WORK TASK
The response must contain every line from the records below that has "گذشته".

-- Opening Marker --

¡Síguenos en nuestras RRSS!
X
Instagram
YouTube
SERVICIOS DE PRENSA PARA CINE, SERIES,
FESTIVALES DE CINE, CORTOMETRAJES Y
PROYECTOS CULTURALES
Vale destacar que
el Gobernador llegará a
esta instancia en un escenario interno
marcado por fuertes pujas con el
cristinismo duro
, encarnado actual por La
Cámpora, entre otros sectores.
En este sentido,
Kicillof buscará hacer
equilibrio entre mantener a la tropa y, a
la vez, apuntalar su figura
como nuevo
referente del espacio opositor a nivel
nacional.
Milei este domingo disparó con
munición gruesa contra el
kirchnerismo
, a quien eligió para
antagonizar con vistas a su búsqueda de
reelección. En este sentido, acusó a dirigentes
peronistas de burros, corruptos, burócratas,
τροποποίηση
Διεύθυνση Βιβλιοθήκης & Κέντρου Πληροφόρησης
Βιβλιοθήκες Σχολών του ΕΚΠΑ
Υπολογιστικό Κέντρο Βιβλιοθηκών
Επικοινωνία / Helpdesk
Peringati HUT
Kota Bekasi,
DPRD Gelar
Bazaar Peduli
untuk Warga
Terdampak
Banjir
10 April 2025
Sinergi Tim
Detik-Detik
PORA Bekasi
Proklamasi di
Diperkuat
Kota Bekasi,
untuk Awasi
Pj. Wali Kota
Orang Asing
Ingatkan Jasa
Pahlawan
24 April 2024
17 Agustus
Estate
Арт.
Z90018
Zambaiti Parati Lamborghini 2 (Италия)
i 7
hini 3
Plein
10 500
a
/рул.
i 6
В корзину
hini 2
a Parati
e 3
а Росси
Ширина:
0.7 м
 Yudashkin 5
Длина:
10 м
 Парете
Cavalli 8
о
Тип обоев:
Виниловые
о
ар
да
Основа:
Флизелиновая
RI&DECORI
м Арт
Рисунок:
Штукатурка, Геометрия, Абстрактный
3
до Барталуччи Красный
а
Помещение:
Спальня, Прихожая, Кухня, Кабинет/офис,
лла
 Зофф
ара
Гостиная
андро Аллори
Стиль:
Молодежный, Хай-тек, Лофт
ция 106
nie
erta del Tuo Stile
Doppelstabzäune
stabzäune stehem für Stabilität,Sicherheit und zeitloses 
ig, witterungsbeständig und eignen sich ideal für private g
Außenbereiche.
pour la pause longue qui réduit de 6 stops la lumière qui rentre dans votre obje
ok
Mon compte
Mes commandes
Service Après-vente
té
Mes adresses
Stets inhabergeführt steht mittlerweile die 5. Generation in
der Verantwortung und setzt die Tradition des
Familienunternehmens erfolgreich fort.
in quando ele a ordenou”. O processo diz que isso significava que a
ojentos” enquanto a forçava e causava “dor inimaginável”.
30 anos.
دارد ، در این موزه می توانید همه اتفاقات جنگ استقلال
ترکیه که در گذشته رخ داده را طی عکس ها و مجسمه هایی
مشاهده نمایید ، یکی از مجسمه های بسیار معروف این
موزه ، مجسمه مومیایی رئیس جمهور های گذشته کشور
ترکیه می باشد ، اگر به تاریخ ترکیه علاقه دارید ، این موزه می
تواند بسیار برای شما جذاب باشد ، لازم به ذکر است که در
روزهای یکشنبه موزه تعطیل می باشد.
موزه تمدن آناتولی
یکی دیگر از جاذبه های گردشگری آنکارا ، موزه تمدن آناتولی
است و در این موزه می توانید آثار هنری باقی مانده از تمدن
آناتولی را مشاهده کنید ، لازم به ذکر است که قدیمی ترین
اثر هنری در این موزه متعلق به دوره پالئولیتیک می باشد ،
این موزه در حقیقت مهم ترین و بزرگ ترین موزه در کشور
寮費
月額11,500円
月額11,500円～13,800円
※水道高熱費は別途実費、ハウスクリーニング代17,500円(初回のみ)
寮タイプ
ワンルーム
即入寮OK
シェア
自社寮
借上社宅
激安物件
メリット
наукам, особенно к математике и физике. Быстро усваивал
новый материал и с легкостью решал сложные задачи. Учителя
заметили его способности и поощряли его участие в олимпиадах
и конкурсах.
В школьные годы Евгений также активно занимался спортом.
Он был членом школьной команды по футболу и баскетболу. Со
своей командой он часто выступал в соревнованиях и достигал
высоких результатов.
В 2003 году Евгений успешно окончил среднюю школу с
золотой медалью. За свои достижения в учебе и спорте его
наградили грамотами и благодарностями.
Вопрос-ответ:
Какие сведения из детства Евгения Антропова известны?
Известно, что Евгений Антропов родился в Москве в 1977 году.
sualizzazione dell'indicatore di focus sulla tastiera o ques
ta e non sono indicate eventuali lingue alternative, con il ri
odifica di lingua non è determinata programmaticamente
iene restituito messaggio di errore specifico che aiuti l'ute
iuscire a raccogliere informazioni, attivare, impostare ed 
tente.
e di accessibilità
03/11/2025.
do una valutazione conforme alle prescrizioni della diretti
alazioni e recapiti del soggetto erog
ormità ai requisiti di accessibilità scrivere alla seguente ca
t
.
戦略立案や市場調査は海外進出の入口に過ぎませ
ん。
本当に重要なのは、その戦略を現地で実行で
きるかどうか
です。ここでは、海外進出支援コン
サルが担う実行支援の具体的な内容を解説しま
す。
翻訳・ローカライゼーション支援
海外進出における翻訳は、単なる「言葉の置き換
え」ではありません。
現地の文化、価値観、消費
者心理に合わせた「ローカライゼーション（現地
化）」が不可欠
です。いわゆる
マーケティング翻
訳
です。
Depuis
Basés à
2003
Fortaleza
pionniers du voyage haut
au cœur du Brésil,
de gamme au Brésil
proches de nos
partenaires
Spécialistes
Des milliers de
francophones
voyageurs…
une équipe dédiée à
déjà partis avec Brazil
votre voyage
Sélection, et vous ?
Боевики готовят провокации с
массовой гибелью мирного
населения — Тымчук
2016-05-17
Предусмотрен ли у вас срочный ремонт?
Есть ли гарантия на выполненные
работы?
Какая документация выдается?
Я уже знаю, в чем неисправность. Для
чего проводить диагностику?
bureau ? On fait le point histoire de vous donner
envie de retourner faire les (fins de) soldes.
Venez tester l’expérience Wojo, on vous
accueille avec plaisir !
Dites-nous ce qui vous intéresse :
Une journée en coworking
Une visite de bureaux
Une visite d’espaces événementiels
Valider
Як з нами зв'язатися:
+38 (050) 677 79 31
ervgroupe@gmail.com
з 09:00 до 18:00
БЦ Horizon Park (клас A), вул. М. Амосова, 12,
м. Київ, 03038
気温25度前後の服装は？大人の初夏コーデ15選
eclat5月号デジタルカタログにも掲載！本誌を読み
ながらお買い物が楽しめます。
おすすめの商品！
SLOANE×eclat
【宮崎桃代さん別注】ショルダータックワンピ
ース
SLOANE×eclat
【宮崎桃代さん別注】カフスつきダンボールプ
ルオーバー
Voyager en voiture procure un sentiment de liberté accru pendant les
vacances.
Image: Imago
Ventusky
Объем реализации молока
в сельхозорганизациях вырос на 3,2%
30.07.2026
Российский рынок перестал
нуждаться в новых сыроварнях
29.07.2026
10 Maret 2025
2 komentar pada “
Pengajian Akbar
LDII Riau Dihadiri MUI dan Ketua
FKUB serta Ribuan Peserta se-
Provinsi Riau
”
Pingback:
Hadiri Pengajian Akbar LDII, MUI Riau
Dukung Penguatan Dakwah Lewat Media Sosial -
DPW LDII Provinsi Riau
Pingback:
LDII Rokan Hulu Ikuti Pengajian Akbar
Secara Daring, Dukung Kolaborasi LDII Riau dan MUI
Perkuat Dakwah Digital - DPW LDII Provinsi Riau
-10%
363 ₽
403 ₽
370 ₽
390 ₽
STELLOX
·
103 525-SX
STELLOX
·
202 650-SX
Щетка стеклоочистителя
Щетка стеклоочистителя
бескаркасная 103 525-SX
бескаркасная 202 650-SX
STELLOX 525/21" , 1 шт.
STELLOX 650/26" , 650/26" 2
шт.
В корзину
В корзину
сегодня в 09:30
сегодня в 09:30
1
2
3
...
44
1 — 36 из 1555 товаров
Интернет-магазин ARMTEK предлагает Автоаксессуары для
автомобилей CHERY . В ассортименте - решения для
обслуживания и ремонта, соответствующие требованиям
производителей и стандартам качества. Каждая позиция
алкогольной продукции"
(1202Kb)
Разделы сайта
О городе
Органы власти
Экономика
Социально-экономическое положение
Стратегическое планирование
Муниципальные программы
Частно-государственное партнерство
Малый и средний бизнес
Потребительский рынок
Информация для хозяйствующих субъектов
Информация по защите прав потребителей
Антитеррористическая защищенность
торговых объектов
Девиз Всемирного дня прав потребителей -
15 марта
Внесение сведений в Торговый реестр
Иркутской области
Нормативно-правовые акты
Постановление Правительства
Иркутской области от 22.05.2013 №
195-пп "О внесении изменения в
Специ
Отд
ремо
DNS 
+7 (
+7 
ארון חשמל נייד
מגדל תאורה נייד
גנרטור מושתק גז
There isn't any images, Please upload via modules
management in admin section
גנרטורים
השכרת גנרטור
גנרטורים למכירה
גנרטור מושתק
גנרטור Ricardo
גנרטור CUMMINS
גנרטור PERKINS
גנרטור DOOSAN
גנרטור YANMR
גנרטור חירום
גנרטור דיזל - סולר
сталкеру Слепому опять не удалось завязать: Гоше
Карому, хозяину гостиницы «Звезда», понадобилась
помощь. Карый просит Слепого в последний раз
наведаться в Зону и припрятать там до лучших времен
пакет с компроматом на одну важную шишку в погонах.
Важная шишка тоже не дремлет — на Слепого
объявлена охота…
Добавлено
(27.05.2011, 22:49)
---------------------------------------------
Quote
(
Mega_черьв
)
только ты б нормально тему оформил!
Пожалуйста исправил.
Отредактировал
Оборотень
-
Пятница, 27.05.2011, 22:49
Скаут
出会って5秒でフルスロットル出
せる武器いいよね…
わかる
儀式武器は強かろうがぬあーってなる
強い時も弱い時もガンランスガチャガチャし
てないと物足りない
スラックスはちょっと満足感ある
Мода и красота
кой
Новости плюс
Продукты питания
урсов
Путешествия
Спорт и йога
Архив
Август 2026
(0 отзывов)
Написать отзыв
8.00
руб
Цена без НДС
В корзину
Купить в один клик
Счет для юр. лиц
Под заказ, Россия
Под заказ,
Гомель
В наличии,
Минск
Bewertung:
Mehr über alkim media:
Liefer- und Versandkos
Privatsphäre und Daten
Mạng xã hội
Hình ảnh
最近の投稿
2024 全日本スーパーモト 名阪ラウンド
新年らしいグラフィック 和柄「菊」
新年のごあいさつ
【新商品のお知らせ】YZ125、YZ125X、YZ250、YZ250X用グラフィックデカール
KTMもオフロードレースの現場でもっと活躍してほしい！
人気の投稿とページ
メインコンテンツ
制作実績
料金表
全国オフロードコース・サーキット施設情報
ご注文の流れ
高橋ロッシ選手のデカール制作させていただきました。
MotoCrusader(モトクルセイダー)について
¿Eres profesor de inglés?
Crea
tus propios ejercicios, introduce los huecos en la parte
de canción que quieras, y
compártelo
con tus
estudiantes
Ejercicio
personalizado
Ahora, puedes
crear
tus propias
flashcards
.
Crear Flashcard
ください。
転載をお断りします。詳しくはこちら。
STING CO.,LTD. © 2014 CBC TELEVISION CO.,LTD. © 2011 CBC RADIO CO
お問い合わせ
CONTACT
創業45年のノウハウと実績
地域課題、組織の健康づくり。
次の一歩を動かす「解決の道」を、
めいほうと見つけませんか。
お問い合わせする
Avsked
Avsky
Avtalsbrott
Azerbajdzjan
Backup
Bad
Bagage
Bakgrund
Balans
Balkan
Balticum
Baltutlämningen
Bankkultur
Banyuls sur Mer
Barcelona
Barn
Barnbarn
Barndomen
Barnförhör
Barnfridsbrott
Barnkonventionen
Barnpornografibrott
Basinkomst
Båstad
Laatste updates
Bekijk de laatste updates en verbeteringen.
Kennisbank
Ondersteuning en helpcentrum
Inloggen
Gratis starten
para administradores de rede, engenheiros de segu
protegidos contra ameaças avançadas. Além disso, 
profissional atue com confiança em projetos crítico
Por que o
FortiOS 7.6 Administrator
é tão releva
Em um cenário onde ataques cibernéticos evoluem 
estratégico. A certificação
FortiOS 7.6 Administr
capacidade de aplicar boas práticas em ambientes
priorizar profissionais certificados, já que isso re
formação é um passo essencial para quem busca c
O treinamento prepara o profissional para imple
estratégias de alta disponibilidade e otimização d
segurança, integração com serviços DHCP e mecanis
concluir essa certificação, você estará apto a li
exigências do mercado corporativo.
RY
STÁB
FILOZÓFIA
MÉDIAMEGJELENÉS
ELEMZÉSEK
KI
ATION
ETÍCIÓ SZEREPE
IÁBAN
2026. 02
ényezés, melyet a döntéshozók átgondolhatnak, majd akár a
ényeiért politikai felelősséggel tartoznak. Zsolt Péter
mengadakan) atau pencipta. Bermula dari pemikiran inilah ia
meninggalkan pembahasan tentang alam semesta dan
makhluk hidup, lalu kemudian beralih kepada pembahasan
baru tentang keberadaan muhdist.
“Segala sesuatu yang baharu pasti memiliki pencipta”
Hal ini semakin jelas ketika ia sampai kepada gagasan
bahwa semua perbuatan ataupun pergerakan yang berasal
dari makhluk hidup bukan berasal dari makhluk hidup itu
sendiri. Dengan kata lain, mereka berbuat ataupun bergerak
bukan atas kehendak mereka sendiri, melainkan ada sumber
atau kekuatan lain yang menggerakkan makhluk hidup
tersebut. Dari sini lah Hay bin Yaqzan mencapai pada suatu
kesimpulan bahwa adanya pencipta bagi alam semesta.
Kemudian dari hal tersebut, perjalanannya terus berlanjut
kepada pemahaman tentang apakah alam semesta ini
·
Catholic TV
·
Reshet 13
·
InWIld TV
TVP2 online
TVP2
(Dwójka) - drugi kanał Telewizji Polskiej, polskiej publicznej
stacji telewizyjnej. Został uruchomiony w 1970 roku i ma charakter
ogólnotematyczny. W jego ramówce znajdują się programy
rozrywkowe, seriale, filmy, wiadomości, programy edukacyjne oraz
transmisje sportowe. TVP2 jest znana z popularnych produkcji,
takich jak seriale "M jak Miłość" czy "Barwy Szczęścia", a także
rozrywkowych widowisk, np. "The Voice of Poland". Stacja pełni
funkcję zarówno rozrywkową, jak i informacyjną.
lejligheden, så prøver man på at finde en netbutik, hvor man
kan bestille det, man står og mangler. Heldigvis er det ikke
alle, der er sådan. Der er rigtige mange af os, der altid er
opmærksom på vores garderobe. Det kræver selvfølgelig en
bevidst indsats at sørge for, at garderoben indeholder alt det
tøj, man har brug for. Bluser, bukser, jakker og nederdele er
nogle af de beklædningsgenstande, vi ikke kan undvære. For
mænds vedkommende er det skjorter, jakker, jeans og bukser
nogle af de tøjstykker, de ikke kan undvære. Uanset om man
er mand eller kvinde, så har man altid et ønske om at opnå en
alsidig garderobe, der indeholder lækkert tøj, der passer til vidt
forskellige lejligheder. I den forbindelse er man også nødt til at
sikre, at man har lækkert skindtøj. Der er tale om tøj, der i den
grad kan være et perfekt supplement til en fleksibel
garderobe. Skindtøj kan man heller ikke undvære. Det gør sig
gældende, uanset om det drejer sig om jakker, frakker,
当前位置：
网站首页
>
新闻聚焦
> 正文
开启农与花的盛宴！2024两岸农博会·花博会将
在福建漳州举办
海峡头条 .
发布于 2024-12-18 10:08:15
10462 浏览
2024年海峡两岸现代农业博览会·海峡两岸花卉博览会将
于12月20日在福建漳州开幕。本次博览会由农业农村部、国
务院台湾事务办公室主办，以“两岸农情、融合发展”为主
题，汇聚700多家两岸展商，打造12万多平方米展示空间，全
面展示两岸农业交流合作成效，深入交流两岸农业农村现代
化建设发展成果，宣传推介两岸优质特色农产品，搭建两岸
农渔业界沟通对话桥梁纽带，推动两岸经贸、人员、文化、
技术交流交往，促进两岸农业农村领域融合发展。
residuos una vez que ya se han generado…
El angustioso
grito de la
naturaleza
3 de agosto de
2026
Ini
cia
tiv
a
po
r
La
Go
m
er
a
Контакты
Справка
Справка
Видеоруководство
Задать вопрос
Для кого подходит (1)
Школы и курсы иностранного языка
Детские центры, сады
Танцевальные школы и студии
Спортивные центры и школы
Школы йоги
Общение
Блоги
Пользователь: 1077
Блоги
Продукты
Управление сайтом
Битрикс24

-- Closing Marker --

SOLUTION
ترکیه که در گذشته رخ داده را طی عکس ها و مجسمه هایی
موزه ، مجسمه مومیایی رئیس جمهور های گذشته کشور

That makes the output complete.